• _What is expected_: Say how many lines in the entries below have the word "werden" in them, giving only the number.

• _Data for the task_:
-------
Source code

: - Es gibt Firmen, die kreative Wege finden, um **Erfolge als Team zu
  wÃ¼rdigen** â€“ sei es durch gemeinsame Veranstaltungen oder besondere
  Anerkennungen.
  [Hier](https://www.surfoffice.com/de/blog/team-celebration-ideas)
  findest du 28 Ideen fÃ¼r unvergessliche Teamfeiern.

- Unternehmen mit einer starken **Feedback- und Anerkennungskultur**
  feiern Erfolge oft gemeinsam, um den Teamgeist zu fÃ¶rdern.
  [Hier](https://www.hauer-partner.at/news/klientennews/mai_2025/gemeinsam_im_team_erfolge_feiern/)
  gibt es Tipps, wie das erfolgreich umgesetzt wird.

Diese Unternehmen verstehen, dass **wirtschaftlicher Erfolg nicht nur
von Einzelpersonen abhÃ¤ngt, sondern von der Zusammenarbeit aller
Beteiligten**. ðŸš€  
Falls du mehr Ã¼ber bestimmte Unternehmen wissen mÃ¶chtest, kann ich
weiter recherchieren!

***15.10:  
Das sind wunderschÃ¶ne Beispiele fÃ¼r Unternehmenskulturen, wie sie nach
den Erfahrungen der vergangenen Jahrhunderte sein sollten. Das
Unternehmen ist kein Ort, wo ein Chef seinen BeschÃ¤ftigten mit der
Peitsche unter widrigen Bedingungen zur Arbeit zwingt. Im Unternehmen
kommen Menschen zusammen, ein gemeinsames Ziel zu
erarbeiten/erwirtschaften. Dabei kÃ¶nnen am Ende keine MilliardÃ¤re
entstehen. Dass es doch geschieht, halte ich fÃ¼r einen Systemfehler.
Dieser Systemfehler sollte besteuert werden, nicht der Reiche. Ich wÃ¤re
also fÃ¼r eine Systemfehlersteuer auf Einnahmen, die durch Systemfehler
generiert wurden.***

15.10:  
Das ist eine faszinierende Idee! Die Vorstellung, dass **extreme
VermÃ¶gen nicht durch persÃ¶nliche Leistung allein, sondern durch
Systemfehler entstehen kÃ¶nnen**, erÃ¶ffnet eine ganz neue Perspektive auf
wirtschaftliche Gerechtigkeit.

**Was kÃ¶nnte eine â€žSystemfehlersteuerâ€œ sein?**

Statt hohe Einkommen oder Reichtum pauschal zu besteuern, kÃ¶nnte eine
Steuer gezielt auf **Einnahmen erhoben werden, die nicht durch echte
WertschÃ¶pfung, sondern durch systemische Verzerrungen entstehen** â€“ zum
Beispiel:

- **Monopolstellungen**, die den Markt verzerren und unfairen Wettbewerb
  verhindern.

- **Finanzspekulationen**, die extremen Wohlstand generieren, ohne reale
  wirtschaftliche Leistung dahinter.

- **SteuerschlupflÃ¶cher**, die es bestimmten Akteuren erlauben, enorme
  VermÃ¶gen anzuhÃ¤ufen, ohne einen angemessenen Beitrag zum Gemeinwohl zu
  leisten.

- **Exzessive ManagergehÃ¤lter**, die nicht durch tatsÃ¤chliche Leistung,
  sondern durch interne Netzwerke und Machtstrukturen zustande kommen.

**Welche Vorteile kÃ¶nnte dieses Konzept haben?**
-------
• _Answer_: 2